The counselor got them enrolled in Minnesota’s welfare system, enabling (how appropriate is THAT word in this case, eh?) them to have a few days in the state’s welfare hotel with meals. The idea was to get them off of the streets. . and maybe jail. . and time to link up with sources of employment. It gave them breathing space.
She was kind enough to get me a room at the welfare hotel too so that I’d have place to hang out until my bus left at 3:00 in the morning. And since I was on the welfare rolls for those few hours, I also got a free meal that evening, thanks to all you kind taxpayers.
That evening I walked around the hotel a bit and ran into Jorge and Enrique chatting with other Hispanics in a recreation room. They were still asking where Minnesota was. Cripes!
So I got to spend some time in the world of illegal immigration. George Bush and Teddy Kennedy, folks who should know better but insist that we legalize 12 or 15 or 20 million of these types. What are they thinking?

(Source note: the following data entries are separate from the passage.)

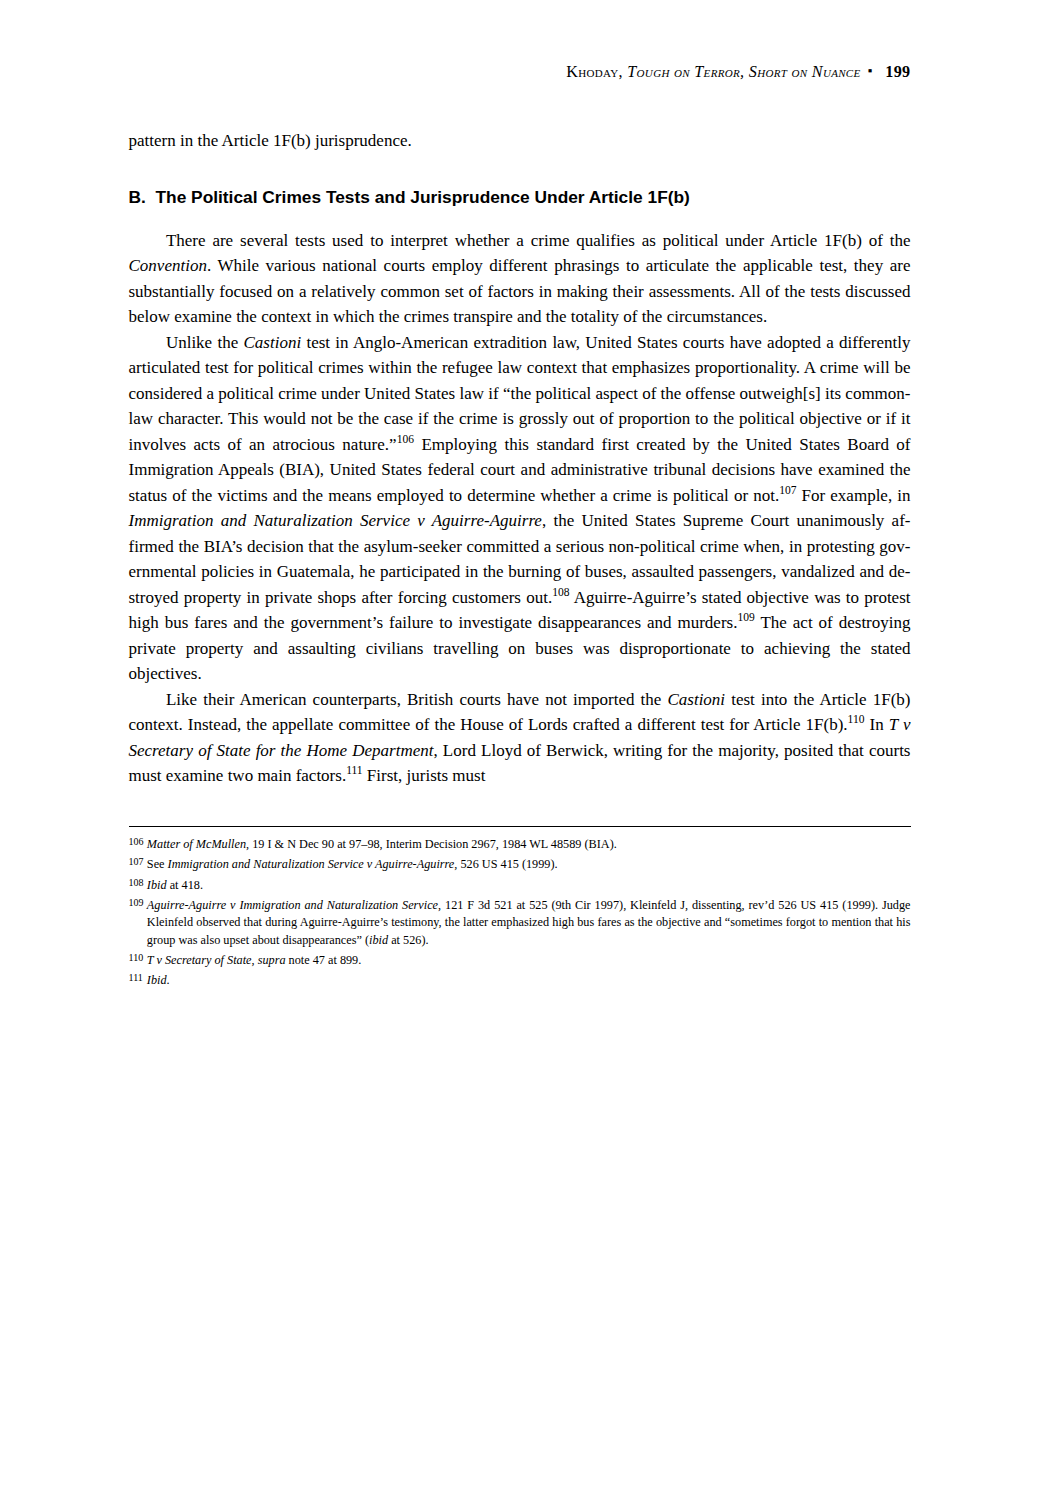Khoday, Tough on Terror, Short on Nuance▪199
pattern in the Article 1F(b) jurisprudence.
B. The Political Crimes Tests and Jurisprudence Under Article 1F(b)
There are several tests used to interpret whether a crime qualifies as political under Article 1F(b) of the Convention. While various national courts employ different phrasings to articulate the applicable test, they are substantially focused on a relatively common set of factors in making their assessments. All of the tests discussed below examine the context in which the crimes transpire and the totality of the circumstances.
Unlike the Castioni test in Anglo-American extradition law, United States courts have adopted a differently articulated test for political crimes within the refugee law context that emphasizes proportionality. A crime will be considered a political crime under United States law if “the political aspect of the offense outweigh[s] its common-law character. This would not be the case if the crime is grossly out of proportion to the political objective or if it involves acts of an atrocious nature.”106 Employing this standard first created by the United States Board of Immigration Appeals (BIA), United States federal court and administrative tribunal decisions have examined the status of the victims and the means employed to determine whether a crime is political or not.107 For example, in Immigration and Naturalization Service v Aguirre-Aguirre, the United States Supreme Court unanimously affirmed the BIA’s decision that the asylum-seeker committed a serious non-political crime when, in protesting governmental policies in Guatemala, he participated in the burning of buses, assaulted passengers, vandalized and destroyed property in private shops after forcing customers out.108 Aguirre-Aguirre’s stated objective was to protest high bus fares and the government’s failure to investigate disappearances and murders.109 The act of destroying private property and assaulting civilians travelling on buses was disproportionate to achieving the stated objectives.
Like their American counterparts, British courts have not imported the Castioni test into the Article 1F(b) context. Instead, the appellate committee of the House of Lords crafted a different test for Article 1F(b).110 In T v Secretary of State for the Home Department, Lord Lloyd of Berwick, writing for the majority, posited that courts must examine two main factors.111 First, jurists must
106Matter of McMullen, 19 I & N Dec 90 at 97–98, Interim Decision 2967, 1984 WL 48589 (BIA).
107See Immigration and Naturalization Service v Aguirre-Aguirre, 526 US 415 (1999).
108Ibid at 418.
109Aguirre-Aguirre v Immigration and Naturalization Service, 121 F 3d 521 at 525 (9th Cir 1997), Kleinfeld J, dissenting, rev’d 526 US 415 (1999). Judge Kleinfeld observed that during Aguirre-Aguirre’s testimony, the latter emphasized high bus fares as the objective and “sometimes forgot to mention that his group was also upset about disappearances” (ibid at 526).
110T v Secretary of State, supra note 47 at 899.
111Ibid.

This is a population unlike our own, one that cannot plan their lives beyond getting the beans for the next meal, one that has no sense of propriety or legality or truthfulness, and apparently one of very limited intellect.
Airport Security
When I went to Clark to check in for my flight last weekend I first had to go through a security check near the entrance. Then at the check-in counter of my airline the clerk said I couldn’t take gels and liquids on board. I just had a small bag that weighed about two kilograms but checked it in just to avoid having my lotions confiscated. Then I paid the airport terminal fee and went to the gate area for the second inspection. As my little shoulder bag went through the x-ray machine the guy who’s scanning alerts somebody. That guy then takes it and asks if I have medicine. I say “Yeah, I think I have some pain killers.” He roots around in the bag and comes up with my nail clipper and with a smile of triumph says I can’t take any sharp objects on board, that I’ll have to leave the nail clipper unless I agree to have him break off the little nail file. I say “Sure, break it off”. He does so and totally ignores the folding scissors that are hanging by a beaded chain from the nail clipper.
In the same pocket he found that nail clipper I also had my house key with two attached folding knives, one of which is a cheapie but the other is a real weapon of minor destruction, that will cut an artery in a flash. He ignored it, although it not only is prohibited on aircraft it’s probably illegal to carry on the streets. Uftah!
Then he spots my extra batteries for the digital camera, says I can’t have that. Says nothing however about the batteries inside my camera. Says I can’t have my umbrella either. Cripe! He allows me to go back to the check in counter and put the umbrella, alcohol hand wash, and the batteries inside my checked bag. The baggage folks didn’t seem to mind going back and find it for me so it must be a common event for them. I didn’t want to risk losing my nice knife however by allowing the baggage people to see me put it in the bag so I kept it.
Then I went right back through security one more time. . . with the knives and was not challenged.
Hmmmmph! So much for airport security.